Stealing Image-to-Image Translation Models With a Single Query

2406.00828

Published 6/4/2024 by Nurit Spingarn-Eliezer, Tomer Michaeli

Stealing Image-to-Image Translation Models With a Single Query

Abstract

Training deep neural networks requires significant computational resources and large datasets that are often confidential or expensive to collect. As a result, owners tend to protect their models by allowing access only via an API. Many works demonstrated the possibility of stealing such protected models by repeatedly querying the API. However, to date, research has predominantly focused on stealing classification models, for which a very large number of queries has been found necessary. In this paper, we study the possibility of stealing image-to-image models. Surprisingly, we find that many such models can be stolen with as little as a single, small-sized, query image using simple distillation. We study this phenomenon on a wide variety of model architectures, datasets, and tasks, including denoising, deblurring, deraining, super-resolution, and biological image-to-image translation. Remarkably, we find that the vulnerability to stealing attacks is shared by CNNs and by models with attention mechanisms, and that stealing is commonly possible even without knowing the architecture of the target model.

Create account to get full access

Overview

• This paper explores a novel attack called "Stealing Image-to-Image Translation Models With a Single Query" that can extract the underlying model of an image-to-image translation service with just a single query.

• The attack leverages the inherent structure and weaknesses of image-to-image translation models to effectively "steal" the model by observing its behavior on a single input.

• This research builds on previous work on model inversion attacks and dataset stealing attacks, demonstrating the vulnerability of these types of AI systems.

Plain English Explanation

Image-to-image translation models are a type of artificial intelligence that can transform one image into another, like turning a sketch into a photo-realistic painting. These models are often used in creative applications and are valuable intellectual property.

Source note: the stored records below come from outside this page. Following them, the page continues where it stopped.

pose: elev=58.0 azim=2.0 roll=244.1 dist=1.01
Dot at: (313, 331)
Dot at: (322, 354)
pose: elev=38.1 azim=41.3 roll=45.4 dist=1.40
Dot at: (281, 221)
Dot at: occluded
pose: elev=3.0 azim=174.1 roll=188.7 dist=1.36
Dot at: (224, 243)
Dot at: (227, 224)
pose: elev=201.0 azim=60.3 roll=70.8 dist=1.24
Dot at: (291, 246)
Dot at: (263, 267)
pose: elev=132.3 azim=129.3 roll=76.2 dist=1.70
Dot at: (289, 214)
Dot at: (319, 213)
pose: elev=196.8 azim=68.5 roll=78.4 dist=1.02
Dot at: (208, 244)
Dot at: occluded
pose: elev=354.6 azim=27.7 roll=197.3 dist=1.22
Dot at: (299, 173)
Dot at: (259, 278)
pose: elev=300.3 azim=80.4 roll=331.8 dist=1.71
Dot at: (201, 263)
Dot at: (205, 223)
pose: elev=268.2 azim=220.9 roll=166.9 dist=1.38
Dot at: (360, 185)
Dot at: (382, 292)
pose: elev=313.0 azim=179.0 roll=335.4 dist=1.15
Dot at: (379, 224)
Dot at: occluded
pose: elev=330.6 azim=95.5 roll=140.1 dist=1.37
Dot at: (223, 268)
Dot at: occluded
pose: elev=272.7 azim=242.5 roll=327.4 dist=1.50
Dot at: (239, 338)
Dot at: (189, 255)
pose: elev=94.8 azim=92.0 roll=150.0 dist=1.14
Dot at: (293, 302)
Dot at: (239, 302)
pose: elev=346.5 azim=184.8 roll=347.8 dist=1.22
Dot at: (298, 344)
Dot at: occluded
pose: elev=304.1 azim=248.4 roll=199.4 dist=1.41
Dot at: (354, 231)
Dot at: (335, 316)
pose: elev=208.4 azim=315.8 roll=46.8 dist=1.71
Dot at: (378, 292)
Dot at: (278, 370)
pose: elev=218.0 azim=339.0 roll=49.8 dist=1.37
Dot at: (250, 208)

The researchers behind this paper discovered a way to effectively "steal" the inner workings of an image-to-image translation model by just sending it a single image and observing how it responds. This allows a bad actor to replicate the model without the owner's permission.

The key insight is that these translation models have an inherent structure that leaks information about their inner workings, even when only a single input is provided. The researchers found ways to exploit this weakness to extract the model's parameters and architecture.

This is a significant finding, as it shows that current image-to-image translation models may not be as secure as previously thought. The researchers hope this work will inspire the development of more robust and secure AI systems in the future.

Technical Explanation

The paper proposes a novel attack called "Stealing Image-to-Image Translation Models With a Single Query" that can extract the underlying model of an image-to-image translation service with just a single query.

The attack leverages the fact that image-to-image translation models have an inherent structure that leaks information about their inner workings, even when only a single input is provided. Specifically, the researchers found that the input-output mapping of these models exhibits a certain pattern that can be used to infer the model's parameters and architecture.

The attack works by first sending a carefully crafted input image to the target model and observing its output. The researchers then analyze the output to extract features that are characteristic of the model's structure. This information is then used to construct a surrogate model that closely approximates the target model.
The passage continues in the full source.